A dietitian wades into the food fight
Ask any group of parents whether their children are ‘good’ eaters and you’re likely to get a collective eye-rolling groan. One may be struggling to please a picky eater, another may be trying to combat a child’s weight problem and a third could be dealing with a teenager wanting to experiment with a new type of diet. Eating can be a source of annoyance, concern, and power struggles.
Most of the difficulties stem from a fundamental difference in how adults and children decide what to eat. Adults choose food for themselves and their families based on a combination of factors – taste, nutritional value, convenience, family preferences, and so on. Children base their choices mainly on taste. The way food is presented can help, but convincing a child to eat something they really don’t want to eat is next to impossible.
So, what’s a responsible parent to do when faced with a child who eats too much, too little or all the wrong foods? The good news is that there are ways to help children learn to eat well.
Courtney Somers, a dietitian at William Osler Health Centre, a multi-site hospital in the Greater Toronto Area, says kids are greatly influenced by the attitudes and practices of parents and other family members so it’s important to set a good example. "Try to have an environment that is calming…sit down together, shut off the television and keep the attention on food and the family."
She also suggests involving children in meal preparation, making sure they eat breakfast – even if it is only milk and fruit – and offering a variety of foods from each of the four food groups: grain products, dairy products, fruit and vegetables, and meat and alternatives.
With the increase in child obesity and inactivity in our society, more and more children are starting to develop illnesses like Type 2 diabetes, previously considered an ‘adult’ disease. Eating patterns set in childhood also play a role in lifelong health.
In addition to families, schools have a strong impact on what children eat. Pay attention to what is offered in cafeterias and vending machines and ask that high-fat items, junk food and soda pop be replaced with nutritious meals, beverages and snacks.
Other factors that affect children’s choices are the availability of fast food, peer pressure and the media. Teenagers in particular tend to lead more social lives. They want to fit in with friends and emulate role models they see in magazines, movies, television shows and commercials. Although much of this is outside parental control, it is helpful to talk to children about their friends’ attitudes and teach them to view the media with a critical eye rather than simply accept its messages.
Somers doesn’t believe in rigid rules or diets for children, however. "Do offer treats along the way," she says. "Kids will be kids – all foods are part of healthy eating."
Parents can encourage children to eat nutritiously by dazzling food up using different shapes, textures and colours. Flexibility helps too. "Dinner doesn’t always have to be meat and potatoes. Why not offer pancakes and eggs for dinner with fresh fruit and a glass of milk so it isn’t as ordinary," Somers says.
There is no good or bad
Rather than classifying food as either good or bad, most dietitians these days are promoting a more realistic approach. Nothing is forbidden, but there are some things that can be eaten often, some that should be eaten less often and some rarely.

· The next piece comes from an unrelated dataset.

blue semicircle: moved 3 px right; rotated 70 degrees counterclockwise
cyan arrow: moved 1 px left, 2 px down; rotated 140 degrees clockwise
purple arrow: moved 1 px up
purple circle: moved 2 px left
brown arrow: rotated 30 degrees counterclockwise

Healthy foods include whole grain pasta and bread, low fat crackers and granola bars, high fibre cereals, low fat milk and cheese, fresh fruits and vegetables, lean meats and beans. In the ‘less often’ category are higher fat dairy products, dried fruits, nuts, and breakfast items like bacon, muffins, danishes and donuts. Items like cookies, candy, ice cream, cream sauces, and fried foods should only be eaten on occasion. Stock your kitchen with quick and healthy snacks like vegetables and yoghurt, whole grain crackers, cheese and fresh fruit.
Last but not least, physical activity goes hand in hand with a balanced diet in promoting good health. Reduce time spent watching television or playing video games and get the whole family moving whether it is through organized sports, dancing, walking, building exercise into daily routines, or just playing actively.